Mais on ne peut pas parler de la Patagonie sans évoquer les « Indigenos » Mapuche. Une culture forte, en communion avec la Nature, dont la survie est engagée. Les Mapuche font partie des derniers peuples natifs de Patagonie, les autres ayant été décimés au cours des conquêtes de la région par les colons « blancs », pas seulement assassinés mais aussi et surtout victimes des maladies importées d’Europe.
Leur triste destinée est à rapprocher de celles des autres Patagons authentiques, qu’ils soient d’Argentine ou du Chili. Cette notion de pays ne revêt d’ailleurs aucun sens dans leur culture, tout comme l’instinct de propriété. Il subsiste des peuplements Mapuche, principalement en Patagonie du Nord. Au vu de leur sort et du peu de préoccupations dont ils fnt l’objet de la part de Santiago, le contact avec eux nécessite de la patience et beaucoup d’humilité.

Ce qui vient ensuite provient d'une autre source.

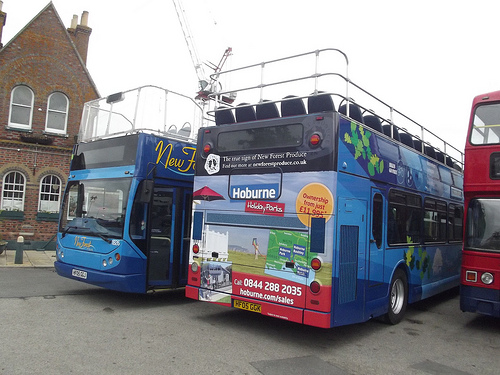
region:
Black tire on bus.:
[386, 271, 420, 340]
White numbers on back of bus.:
[238, 276, 294, 303]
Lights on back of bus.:
[185, 245, 337, 307]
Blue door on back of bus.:
[361, 196, 386, 286]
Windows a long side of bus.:
[393, 200, 447, 236]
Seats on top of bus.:
[253, 85, 325, 116]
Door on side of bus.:
[157, 194, 185, 296]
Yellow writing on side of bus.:
[151, 143, 193, 183]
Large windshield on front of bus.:
[60, 189, 130, 240]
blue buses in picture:
[23, 12, 494, 354]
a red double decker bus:
[408, 79, 498, 324]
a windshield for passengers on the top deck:
[64, 95, 207, 147]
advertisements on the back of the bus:
[187, 121, 334, 327]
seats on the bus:
[206, 74, 461, 176]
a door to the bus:
[143, 182, 193, 289]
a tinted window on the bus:
[351, 162, 464, 259]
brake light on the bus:
[186, 112, 339, 174]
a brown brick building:
[4, 52, 76, 263]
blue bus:
[195, 58, 426, 340]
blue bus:
[61, 81, 182, 290]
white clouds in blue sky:
[442, 17, 495, 51]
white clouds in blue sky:
[366, 21, 392, 38]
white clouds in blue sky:
[248, 48, 300, 72]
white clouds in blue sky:
[165, 38, 212, 56]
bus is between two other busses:
[182, 43, 463, 334]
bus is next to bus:
[50, 82, 189, 304]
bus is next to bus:
[460, 90, 499, 326]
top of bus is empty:
[202, 47, 464, 169]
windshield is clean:
[60, 172, 132, 237]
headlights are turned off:
[53, 248, 116, 268]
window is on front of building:
[7, 83, 34, 130]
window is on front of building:
[40, 87, 71, 134]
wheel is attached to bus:
[384, 260, 409, 321]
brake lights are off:
[202, 129, 321, 155]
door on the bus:
[151, 171, 184, 286]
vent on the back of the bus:
[337, 212, 362, 312]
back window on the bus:
[208, 125, 303, 147]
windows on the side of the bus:
[391, 185, 456, 247]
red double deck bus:
[456, 76, 498, 310]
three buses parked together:
[59, 45, 499, 330]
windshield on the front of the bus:
[62, 179, 121, 228]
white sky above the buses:
[251, 10, 371, 38]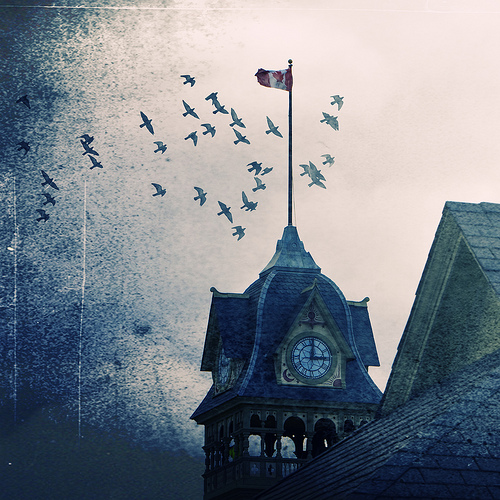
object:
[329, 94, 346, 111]
birds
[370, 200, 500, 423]
roof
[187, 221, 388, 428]
cupola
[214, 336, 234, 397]
clock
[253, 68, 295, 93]
flag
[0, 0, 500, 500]
sky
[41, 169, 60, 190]
black bird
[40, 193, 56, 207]
black bird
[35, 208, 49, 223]
black bird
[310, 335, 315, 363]
hand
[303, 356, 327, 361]
hand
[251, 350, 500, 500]
roof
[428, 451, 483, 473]
gray shingles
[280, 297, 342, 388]
clock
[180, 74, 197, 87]
birds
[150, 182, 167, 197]
black bird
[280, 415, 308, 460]
windows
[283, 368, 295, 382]
half moon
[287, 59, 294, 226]
flag pole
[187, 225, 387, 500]
building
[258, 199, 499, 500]
building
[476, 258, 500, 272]
shingle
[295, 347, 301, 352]
roman numerals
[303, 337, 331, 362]
3 o'clock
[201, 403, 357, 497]
viewing area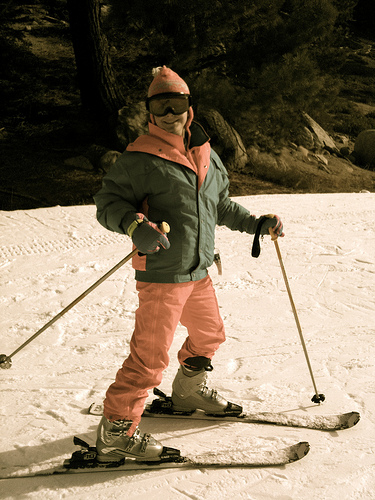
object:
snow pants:
[102, 275, 225, 438]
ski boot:
[95, 415, 180, 465]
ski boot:
[171, 362, 242, 416]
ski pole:
[267, 226, 324, 406]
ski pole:
[0, 220, 171, 369]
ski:
[87, 400, 360, 431]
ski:
[1, 440, 310, 478]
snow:
[247, 410, 338, 429]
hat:
[146, 64, 194, 151]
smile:
[157, 115, 183, 129]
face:
[153, 96, 187, 134]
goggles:
[146, 91, 193, 117]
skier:
[93, 64, 285, 466]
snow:
[0, 191, 374, 498]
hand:
[256, 214, 285, 238]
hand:
[131, 217, 171, 255]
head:
[144, 65, 191, 139]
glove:
[121, 209, 171, 254]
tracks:
[1, 235, 131, 263]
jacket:
[93, 120, 255, 284]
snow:
[188, 447, 288, 466]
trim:
[125, 119, 210, 191]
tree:
[40, 1, 128, 116]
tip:
[329, 410, 360, 431]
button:
[157, 147, 163, 152]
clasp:
[139, 431, 151, 454]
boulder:
[285, 108, 343, 157]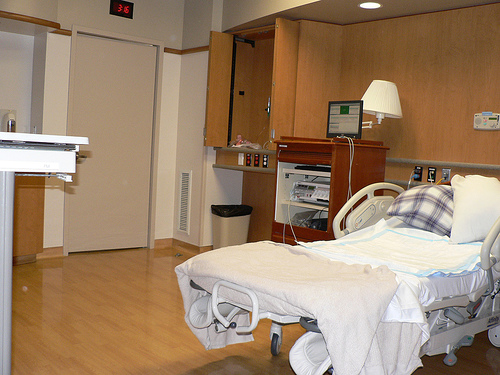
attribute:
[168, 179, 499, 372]
bed — adjustable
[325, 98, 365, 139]
monitor — lcd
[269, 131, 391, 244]
cabinet — large, wooden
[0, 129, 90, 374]
table — adjustable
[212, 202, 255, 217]
liner — black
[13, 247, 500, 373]
floor — wood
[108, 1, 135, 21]
clock — digital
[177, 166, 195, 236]
air vent — AC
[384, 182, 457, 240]
pillow case — plaid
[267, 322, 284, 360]
wheel — black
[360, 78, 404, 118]
shade — white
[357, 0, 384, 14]
light — recessed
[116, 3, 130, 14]
numbers — digital, red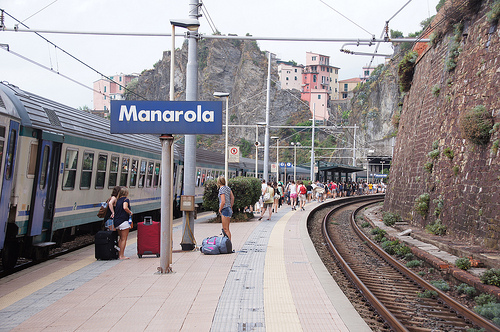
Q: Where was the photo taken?
A: It was taken at the city.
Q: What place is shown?
A: It is a city.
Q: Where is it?
A: This is at the city.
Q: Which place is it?
A: It is a city.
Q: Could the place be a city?
A: Yes, it is a city.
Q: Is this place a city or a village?
A: It is a city.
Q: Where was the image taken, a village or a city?
A: It was taken at a city.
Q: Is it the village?
A: No, it is the city.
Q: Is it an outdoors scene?
A: Yes, it is outdoors.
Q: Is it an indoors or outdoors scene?
A: It is outdoors.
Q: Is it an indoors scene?
A: No, it is outdoors.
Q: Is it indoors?
A: No, it is outdoors.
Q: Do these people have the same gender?
A: Yes, all the people are female.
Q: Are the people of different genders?
A: No, all the people are female.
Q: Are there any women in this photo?
A: Yes, there is a woman.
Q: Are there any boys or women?
A: Yes, there is a woman.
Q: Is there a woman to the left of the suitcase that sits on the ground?
A: Yes, there is a woman to the left of the suitcase.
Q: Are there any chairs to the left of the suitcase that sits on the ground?
A: No, there is a woman to the left of the suitcase.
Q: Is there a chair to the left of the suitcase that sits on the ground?
A: No, there is a woman to the left of the suitcase.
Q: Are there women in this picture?
A: Yes, there is a woman.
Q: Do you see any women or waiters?
A: Yes, there is a woman.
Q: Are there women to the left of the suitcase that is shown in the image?
A: Yes, there is a woman to the left of the suitcase.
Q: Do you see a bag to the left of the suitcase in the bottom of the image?
A: No, there is a woman to the left of the suitcase.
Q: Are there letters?
A: Yes, there are letters.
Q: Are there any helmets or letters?
A: Yes, there are letters.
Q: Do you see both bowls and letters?
A: No, there are letters but no bowls.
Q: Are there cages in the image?
A: No, there are no cages.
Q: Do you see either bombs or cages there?
A: No, there are no cages or bombs.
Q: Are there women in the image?
A: Yes, there is a woman.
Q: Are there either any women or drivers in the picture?
A: Yes, there is a woman.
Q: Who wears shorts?
A: The woman wears shorts.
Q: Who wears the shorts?
A: The woman wears shorts.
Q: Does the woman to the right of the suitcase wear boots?
A: No, the woman wears shorts.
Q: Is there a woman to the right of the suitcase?
A: Yes, there is a woman to the right of the suitcase.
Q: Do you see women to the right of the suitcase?
A: Yes, there is a woman to the right of the suitcase.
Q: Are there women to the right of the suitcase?
A: Yes, there is a woman to the right of the suitcase.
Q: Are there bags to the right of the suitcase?
A: No, there is a woman to the right of the suitcase.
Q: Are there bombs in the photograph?
A: No, there are no bombs.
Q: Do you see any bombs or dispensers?
A: No, there are no bombs or dispensers.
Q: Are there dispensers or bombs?
A: No, there are no bombs or dispensers.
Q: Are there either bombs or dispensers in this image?
A: No, there are no bombs or dispensers.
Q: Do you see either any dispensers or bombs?
A: No, there are no bombs or dispensers.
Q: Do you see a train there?
A: Yes, there is a train.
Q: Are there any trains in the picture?
A: Yes, there is a train.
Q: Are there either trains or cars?
A: Yes, there is a train.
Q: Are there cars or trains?
A: Yes, there is a train.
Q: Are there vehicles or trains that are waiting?
A: Yes, the train is waiting.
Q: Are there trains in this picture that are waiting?
A: Yes, there is a train that is waiting.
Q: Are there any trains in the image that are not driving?
A: Yes, there is a train that is waiting.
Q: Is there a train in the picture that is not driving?
A: Yes, there is a train that is waiting.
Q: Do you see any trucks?
A: No, there are no trucks.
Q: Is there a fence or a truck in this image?
A: No, there are no trucks or fences.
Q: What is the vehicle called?
A: The vehicle is a train.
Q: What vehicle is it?
A: The vehicle is a train.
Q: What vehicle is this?
A: This is a train.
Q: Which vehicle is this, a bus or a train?
A: This is a train.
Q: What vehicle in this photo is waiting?
A: The vehicle is a train.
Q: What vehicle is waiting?
A: The vehicle is a train.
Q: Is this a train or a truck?
A: This is a train.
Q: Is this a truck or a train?
A: This is a train.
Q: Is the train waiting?
A: Yes, the train is waiting.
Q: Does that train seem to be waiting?
A: Yes, the train is waiting.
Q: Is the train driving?
A: No, the train is waiting.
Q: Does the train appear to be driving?
A: No, the train is waiting.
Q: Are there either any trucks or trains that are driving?
A: No, there is a train but it is waiting.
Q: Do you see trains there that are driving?
A: No, there is a train but it is waiting.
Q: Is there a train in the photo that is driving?
A: No, there is a train but it is waiting.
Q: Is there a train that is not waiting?
A: No, there is a train but it is waiting.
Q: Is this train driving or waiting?
A: The train is waiting.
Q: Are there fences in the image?
A: No, there are no fences.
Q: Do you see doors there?
A: Yes, there is a door.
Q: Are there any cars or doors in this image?
A: Yes, there is a door.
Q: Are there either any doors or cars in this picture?
A: Yes, there is a door.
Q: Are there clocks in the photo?
A: No, there are no clocks.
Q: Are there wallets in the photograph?
A: No, there are no wallets.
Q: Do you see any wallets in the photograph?
A: No, there are no wallets.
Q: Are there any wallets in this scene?
A: No, there are no wallets.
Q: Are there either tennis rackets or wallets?
A: No, there are no wallets or tennis rackets.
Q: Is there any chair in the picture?
A: No, there are no chairs.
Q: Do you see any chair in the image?
A: No, there are no chairs.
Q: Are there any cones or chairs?
A: No, there are no chairs or cones.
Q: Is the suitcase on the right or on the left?
A: The suitcase is on the left of the image.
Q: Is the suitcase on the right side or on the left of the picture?
A: The suitcase is on the left of the image.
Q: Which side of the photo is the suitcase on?
A: The suitcase is on the left of the image.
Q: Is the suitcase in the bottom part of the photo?
A: Yes, the suitcase is in the bottom of the image.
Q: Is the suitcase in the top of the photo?
A: No, the suitcase is in the bottom of the image.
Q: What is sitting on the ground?
A: The suitcase is sitting on the ground.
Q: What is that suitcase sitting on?
A: The suitcase is sitting on the ground.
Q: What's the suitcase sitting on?
A: The suitcase is sitting on the ground.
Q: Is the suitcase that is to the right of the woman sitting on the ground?
A: Yes, the suitcase is sitting on the ground.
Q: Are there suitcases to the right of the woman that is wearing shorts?
A: No, the suitcase is to the left of the woman.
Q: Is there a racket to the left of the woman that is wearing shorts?
A: No, there is a suitcase to the left of the woman.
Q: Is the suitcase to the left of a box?
A: No, the suitcase is to the left of the woman.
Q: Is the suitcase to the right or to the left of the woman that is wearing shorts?
A: The suitcase is to the left of the woman.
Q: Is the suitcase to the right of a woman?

Pour récapituler, au Chili, oubliez au moins à 50% les repères « latinos » que vous pourriez avoir. Et profitez des 50 autres % pour découvrir la vraie latinité des Chiliens, celle qu’on aime : le caractère forgé dans les ateliers d’une Nature extrême, la convivialité, l’intégration rapide des nouveaux venus, cet accent chantant qui n’a d’équivalent nulle part, sans compter qu’ils ont banni le « s » de leurs mot. Ainsi, vous ne les entendrez pas dire : « Vamos a las islas », mais plutôt « Vamo a la ila ». Et si l’on ajoute à tout cela, une bonne bouteille de vin de la Vallée de Colchagua (cf. notre circuit spécial aventure & viticulture ici) et quelques poèmes de Neruda, il ne manque plus rien pour tomber amoureux(se) de ce peuple si généreux et si singulier.